Enclosure, Knockroe, Co. Clare
Co. Clare |
Enclosures
There is something quietly melancholy about a site that exists more clearly in archive imagery than it does in the ground beneath your feet.
At Knockroe in County Clare, a circular enclosure roughly nineteen metres in diameter was recorded on the 1842 edition of the Ordnance Survey six-inch map, marked with hachures, the small radiating lines cartographers used to indicate an earthwork or raised feature. By May 1999, when someone went to look for it in person, it could not be located at all. The land had moved on without it.
The enclosure sat on low-lying boggy pasture, partly cleared and drained, with hillocks rising to the north and south. Circular enclosures of this kind are among the most common archaeological features in the Irish landscape; they range from prehistoric ringforts, which typically served as enclosed farmsteads, to later ecclesiastical enclosures, and their exact function is rarely obvious from surface remains alone.
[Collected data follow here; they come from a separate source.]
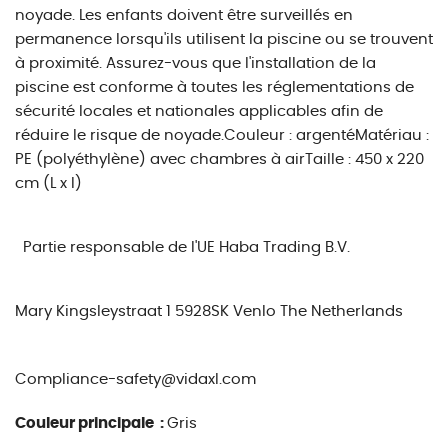
noyade. Les enfants doivent être surveillés en
permanence lorsqu'ils utilisent la piscine ou se trouvent
à proximité. Assurez-vous que l'installation de la
piscine est conforme à toutes les réglementations de
sécurité locales et nationales applicables afin de
réduire le risque de noyade.Couleur : argentéMatériau :
PE (polyéthylène) avec chambres à airTaille : 450 x 220
cm (L x l)
Partie responsable de l'UE
Haba Trading B.V.
Mary Kingsleystraat 1 5928SK Venlo The Netherlands
Compliance-safety@vidaxl.com
Couleur principale :
Gris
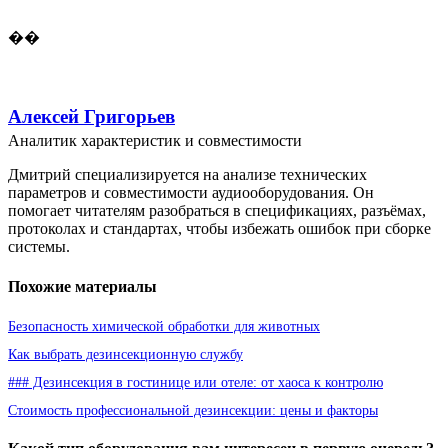
��
Алексей Григорьев
Аналитик характеристик и совместимости
Дмитрий специализируется на анализе технических
параметров и совместимости аудиооборудования. Он
помогает читателям разобраться в спецификациях, разъёмах,
протоколах и стандартах, чтобы избежать ошибок при сборке
системы.
Похожие материалы
Безопасность химической обработки для животных
Как выбрать дезинсекционную службу
### Дезинсекция в гостинице или отеле: от хаоса к контролю
Стоимость профессиональной дезинсекции: цены и факторы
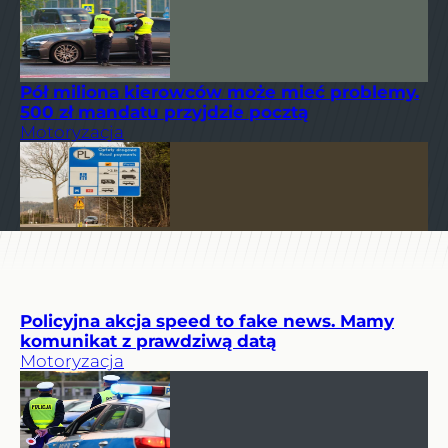
Pół miliona kierowców może mieć problemy.
500 zł mandatu przyjdzie pocztą
Motoryzacja
Policyjna akcja speed to fake news. Mamy
komunikat z prawdziwą datą
Motoryzacja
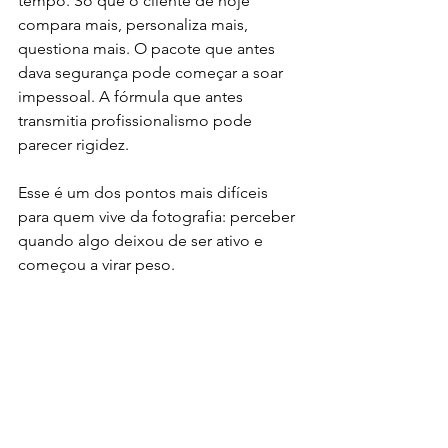
tempo. Só que o cliente de hoje 
compara mais, personaliza mais, 
questiona mais. O pacote que antes 
dava segurança pode começar a soar 
impessoal. A fórmula que antes 
transmitia profissionalismo pode 
parecer rigidez.
Esse é um dos pontos mais difíceis 
para quem vive da fotografia: perceber 
quando algo deixou de ser ativo e 
começou a virar peso.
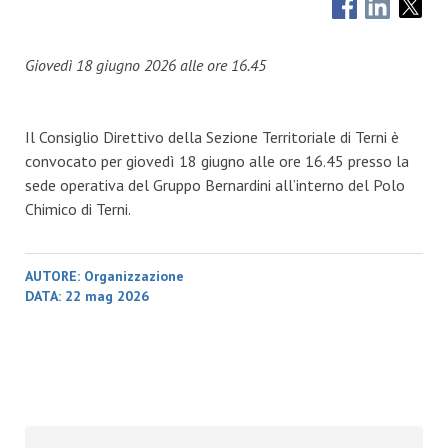
Giovedì 18 giugno 2026 alle ore 16.45
Il Consiglio Direttivo della Sezione Territoriale di Terni è
convocato per giovedì 18 giugno alle ore 16.45 presso la
sede operativa del Gruppo Bernardini all’interno del Polo
Chimico di Terni.
AUTORE:
Organizzazione
DATA:
22 mag 2026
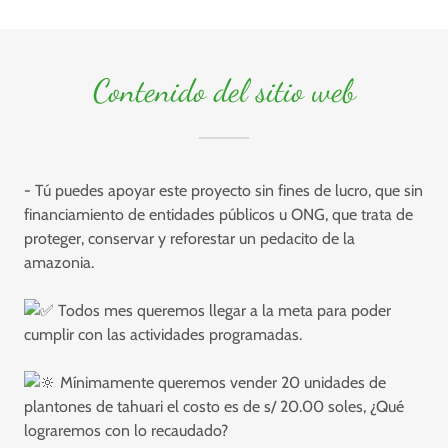
Contenido del sitio web
- Tú puedes apoyar este proyecto sin fines de lucro, que sin
financiamiento de entidades públicos u ONG, que trata de
proteger, conservar y reforestar un pedacito de la
amazonia.
Todos mes queremos llegar a la meta para poder
cumplir con las actividades programadas.
Mínimamente queremos vender 20 unidades de
plantones de tahuari el costo es de s/ 20.00 soles, ¿Qué
lograremos con lo recaudado?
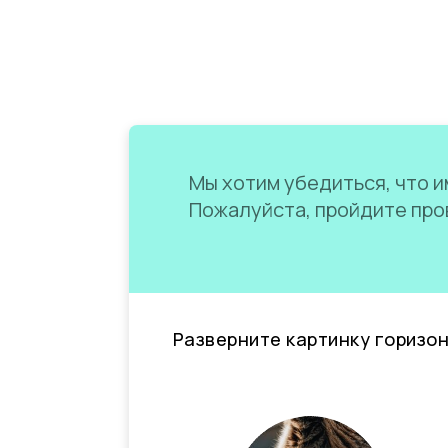
Мы хотим убедиться, что им
Пожалуйста, пройдите пров
Разверните картинку горизо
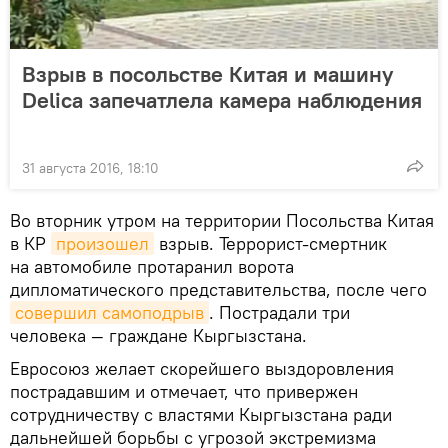
Взрыв в посольстве Китая и машину
Delica запечатлела камера наблюдения
31 августа 2016, 18:10
Во вторник утром на территории Посольства Китая
в КР
произошел
взрыв. Террорист-смертник
на автомобиле протаранил ворота
дипломатического представительства, после чего
совершил самоподрыв
. Пострадали три
человека — граждане Кыргызстана.
Евросоюз желает скорейшего выздоровления
пострадавшим и отмечает, что привержен
сотрудничеству с властями Кыргызстана ради
дальнейшей борьбы с угрозой экстремизма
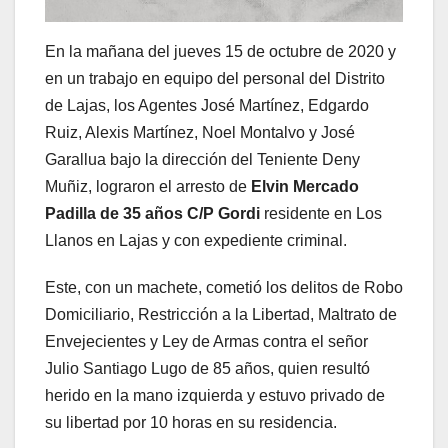
En la mañana del jueves 15 de octubre de 2020 y
en un trabajo en equipo del personal del Distrito
de Lajas, los Agentes José Martínez, Edgardo
Ruiz, Alexis Martínez, Noel Montalvo y José
Garallua bajo la dirección del Teniente Deny
Muñiz, lograron el arresto de
Elvin Mercado
Padilla de 35 años C/P Gordi
residente en Los
Llanos en Lajas y con expediente criminal.
Este, con un machete, cometió los delitos de Robo
Domiciliario, Restricción a la Libertad, Maltrato de
Envejecientes y Ley de Armas contra el señor
Julio Santiago Lugo de 85 años, quien resultó
herido en la mano izquierda y estuvo privado de
su libertad por 10 horas en su residencia.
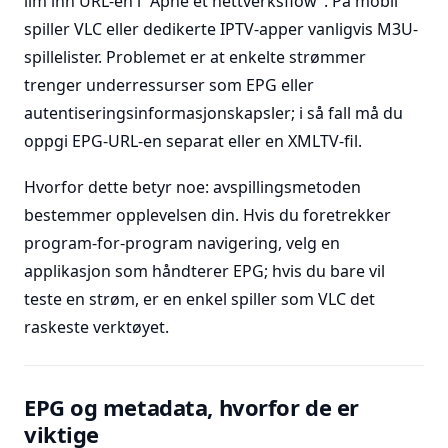
lim inn URL-en i “Åpne et nettverksflow”. På mobil
spiller VLC eller dedikerte IPTV-apper vanligvis M3U-
spillelister. Problemet er at enkelte strømmer
trenger underressurser som EPG eller
autentiseringsinformasjonskapsler; i så fall må du
oppgi EPG-URL-en separat eller en XMLTV-fil.
Hvorfor dette betyr noe: avspillingsmetoden
bestemmer opplevelsen din. Hvis du foretrekker
program-for-program navigering, velg en
applikasjon som håndterer EPG; hvis du bare vil
teste en strøm, er en enkel spiller som VLC det
raskeste verktøyet.
EPG og metadata, hvorfor de er
viktige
What makes the Knockroe example quietly interesting is the gap between its documentary afterlife and its physical disappearance. Aerial photography from the 2013 to 2018 Aerial Premium survey shows its outline still legible as a cropmark or soil mark, a ghost pressed into the field even after levelling. A field boundary running roughly north-northwest to south-southeast cuts across it, suggesting the enclosure had already been absorbed into the working agricultural landscape before that later division was imposed.